Where Mr. Prigozhin goes from here is hard to pin down, as is the fate of Wagner.

If he remains in control of the company, and that is by no means assured, he will still command considerable military assets, but they will be devalued if they cannot rely on the support of the Russian military.

Apart from his standing force, Mr. Prigozhin claimed this month that 32,000 former convicts who had served with Wagner in Ukraine had returned to their homes in Russia. Many of these veterans have expressed strong loyalty to Mr. Prigozhin and have considered returning to its ranks, according to interviews with survivors and their relatives, providing an additional pool of potential recruits to the rebel cause.

Yet most experts believe Wagner’s real strength is far below what Mr. Prigozhin claims, and that he is hoping more Russian soldiers and security agents disgusted by the corruption and mistreatment they see will respond to his populist critique of the leadership and join his ranks.

The U.S. government estimated in December that Wagner had 10,000 professional soldiers. That number most likely fell in recent months as Wagner was forced to throw its most experienced units into battle to finalize the capture of Bakhmut, according to Ukrainian and Western intelligence officials.

Mr. Prigozhin himself said this year that after the capture of Bakhmut, his force would “downsize” as it prepared for new missions.

Notably, Mr. Prigozhin had managed to run a force numbering tens of thousands of fighters largely on cash. Veterans and their relatives had received salaries, as well as death and injury compensations, through an elaborate network of nameless intermediaries spread across the nation.

The mutiny is likely to have erased that logistical support.

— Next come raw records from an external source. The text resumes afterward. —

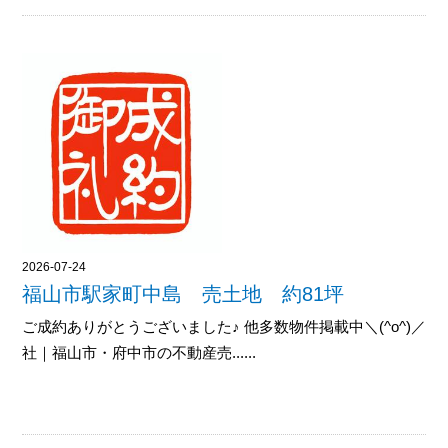
2026-07-24
福山市駅家町中島 売土地 約81坪
ご成約ありがとうございました♪ 他多数物件掲載中＼(^o^)／御覧
社｜福山市・府中市の不動産売......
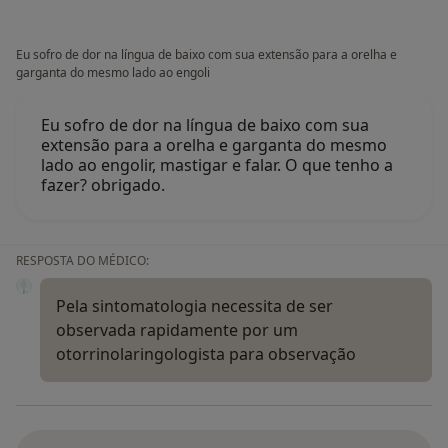
Eu sofro de dor na língua de baixo com sua extensão para a orelha e
garganta do mesmo lado ao engoli
Eu sofro de dor na língua de baixo com sua
extensão para a orelha e garganta do mesmo
lado ao engolir, mastigar e falar. O que tenho a
fazer? obrigado.
RESPOSTA DO MÉDICO:
Pela sintomatologia necessita de ser
observada rapidamente por um
otorrinolaringologista para observação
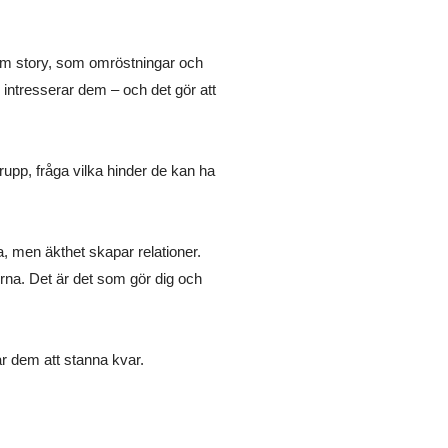
gram story, som omröstningar och
m intresserar dem – och det gör att
upp, fråga vilka hinder de kan ha
da, men äkthet skapar relationer.
erna. Det är det som gör dig och
får dem att stanna kvar.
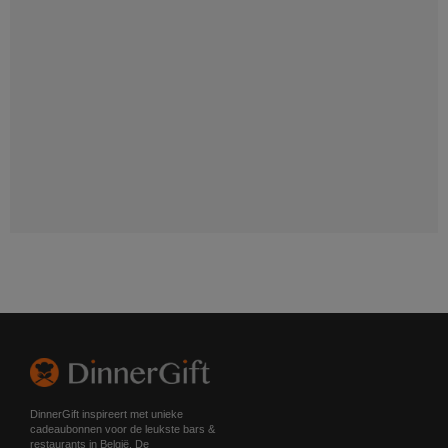
DinnerGift inspireert met unieke
cadeaubonnen voor de leukste bars &
restaurants in België. De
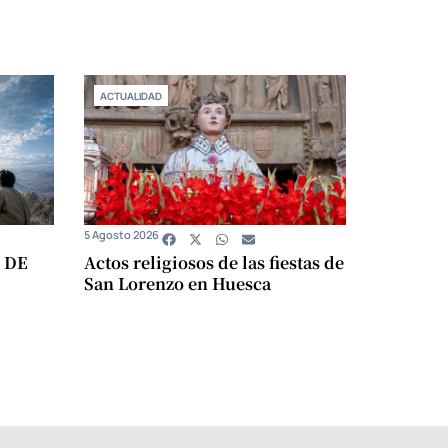
ACTUALIDAD
5 Agosto 2026
 DE
Actos religiosos de las fiestas de
San Lorenzo en Huesca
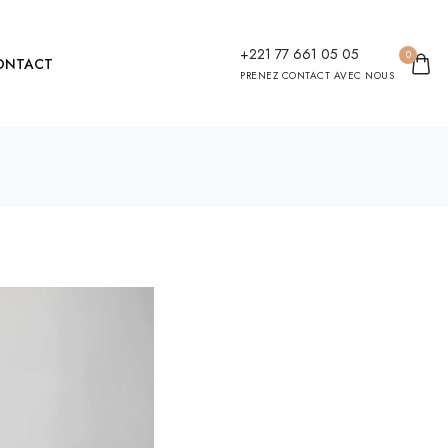
+221 77 661 05 05
0
ONTACT
PRENEZ CONTACT AVEC NOUS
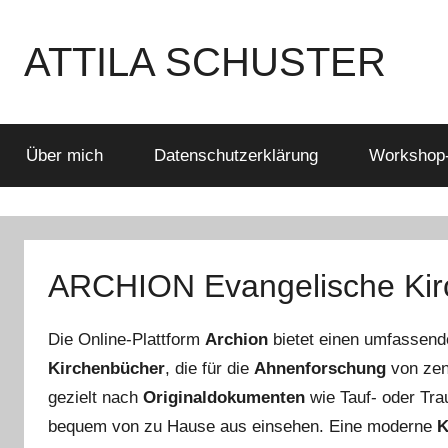
Zum
Inhalt
ATTILA SCHUSTER
springen
Es
bleibt
spannend
Über mich
Datenschutzerklärung
Workshop
ARCHION Evangelische Kir
Die Online-Plattform
Archion
bietet einen umfassende
Kirchenbücher
, die für die
Ahnenforschung
von zen
gezielt nach
Originaldokumenten
wie Tauf- oder Tra
bequem von zu Hause aus einsehen. Eine moderne
K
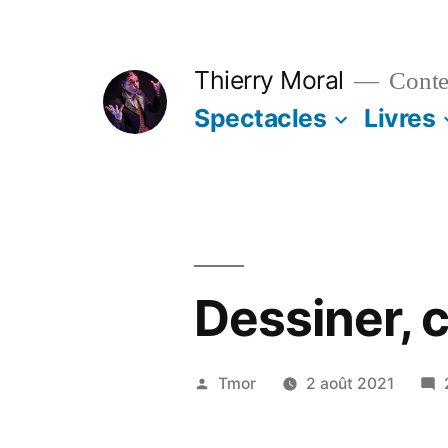
Aller
au
Thierry Moral
Contes
contenu
Spectacles
Livres
Dessiner, 
Publié
Tmor
2 août 2021
par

And most experts believe that no personal wealth can maintain a large military force capable of challenging a regular army for long, especially without access to the state-controlled financial system.

Earlier on Saturday, videos circulating on social media showed purported Wagner convoys moving through Russia toward Moscow with mounted tanks, air defenses and self-propelled rocket launchers. Most of the rebels’ convoys, however, appeared to be made up of unprotected trucks carrying soldiers.

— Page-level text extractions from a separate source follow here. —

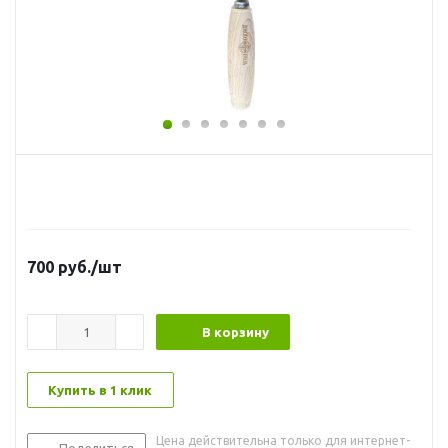
700
руб.
/шт
В корзину
Купить в 1 клик
Цена действительна только для интернет-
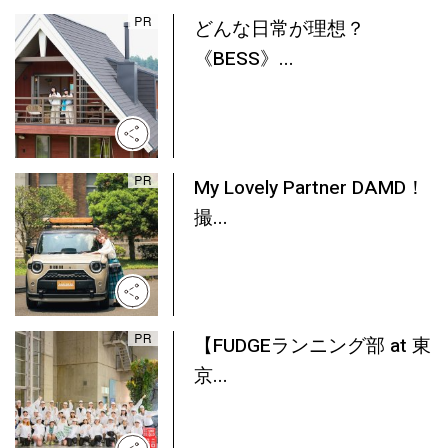
どんな日常が理想？
《BESS》...
My Lovely Partner DAMD！
撮...
【FUDGEランニング部 at 東
京...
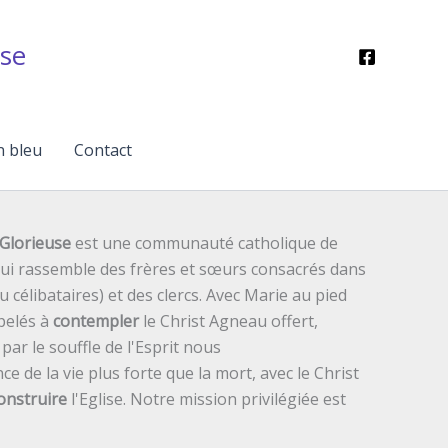
se
n bleu
Contact
Glorieuse
est une communauté catholique de
 qui rassemble des frères et sœurs consacrés dans
ou célibataires) et des clercs. Avec Marie au pied
pelés à
contempler
le Christ Agneau offert,
ar le souffle de l'Esprit nous
ce de la vie plus forte que la mort, avec le Christ
onstruire
l'Eglise. Notre mission privilégiée est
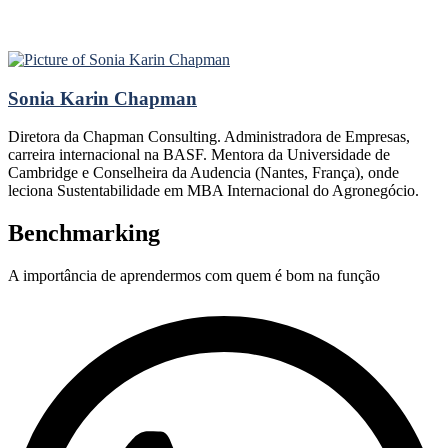
Sonia Karin Chapman
Diretora da Chapman Consulting. Administradora de Empresas,
carreira internacional na BASF. Mentora da Universidade de
Cambridge e Conselheira da Audencia (Nantes, França), onde
leciona Sustentabilidade em MBA Internacional do Agronegócio.
Benchmarking
A importância de aprendermos com quem é bom na função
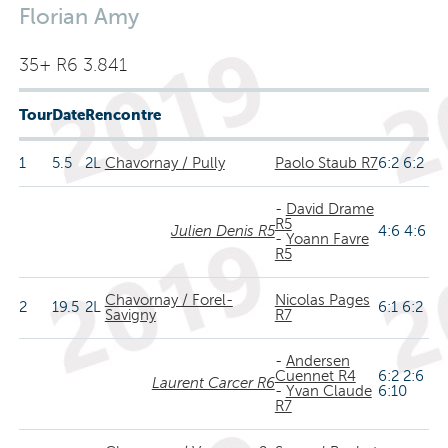
Florian Amy
35+ R6 3.841
Tour
Date
Rencontre
1
5.5
2L
Chavornay / Pully
Paolo Staub R7
6:2 6:2
-
David Drame
R5
Julien Denis R5
4:6 4:6
-
Yoann Favre
R5
Chavornay / Forel-
Nicolas Pages
2
19.5
2L
6:1 6:2
Savigny
R7
-
Andersen
Cuennet R4
6:2 2:6
Laurent Carcer R6
-
Yvan Claude
6:10
R7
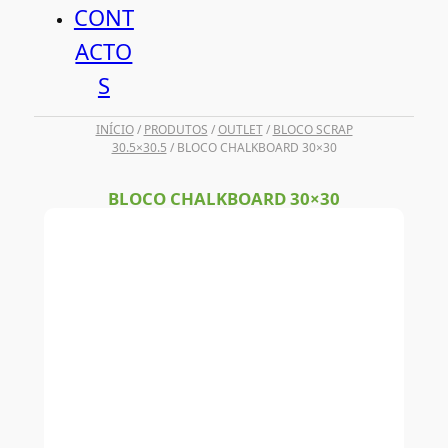
CONT
ACTO
S
INÍCIO
/
PRODUTOS
/
OUTLET
/
BLOCO SCRAP
30.5×30.5
/ BLOCO CHALKBOARD 30×30
BLOCO CHALKBOARD 30×30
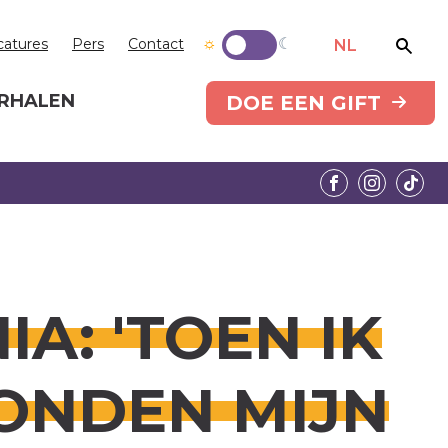
catures
Pers
Contact
NL
RHALEN
DOE EEN GIFT
A: 'TOEN IK
ONDEN MIJN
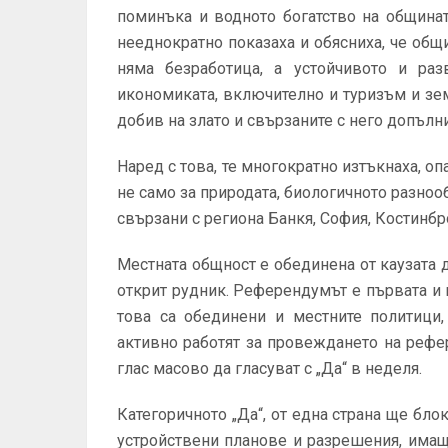
поминъка и водното богатство на общинат
нееднократно показаха и обясниха, че об
няма безработица, а устойчивото и ра
икономиката, включително и туризъм и зе
добив на злато и свързаните с него допълн
Наред с това, те многократно изтъкнаха, оп
не само за природата, биологичното разнооб
свързани с региона Банкя, София, Костинбр
Местната общност е обединена от каузата 
открит рудник. Референдумът е първата и в
това са обединени и местните политици,
активно работят за провеждането на рефе
глас масово да гласуват с „Да“ в неделя.
Категоричното „Да“, от една страна ще бл
устройствени планове и разрешения, има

Mark Galeotti, a Russia military expert, said the limited amount of heavy weaponry would make it difficult for Wagner to operate independently of the Russian military.

“Without artillery you can’t really fight straight-up warfare,” he said.

Before the crisis on Saturday, many analysts had said that Mr. Prigozhin was looking to transition to the political sphere in Russia, though he had been careful not to pose any threat to Mr. Putin.

“He sees his future at risk, and he is scrambling to present a place for himself after Bakhmut within the larger war,” said Jack Margolin, a Washington-based expert on Russia’s private military companies.

Neil MacFarquhar contributed reporting.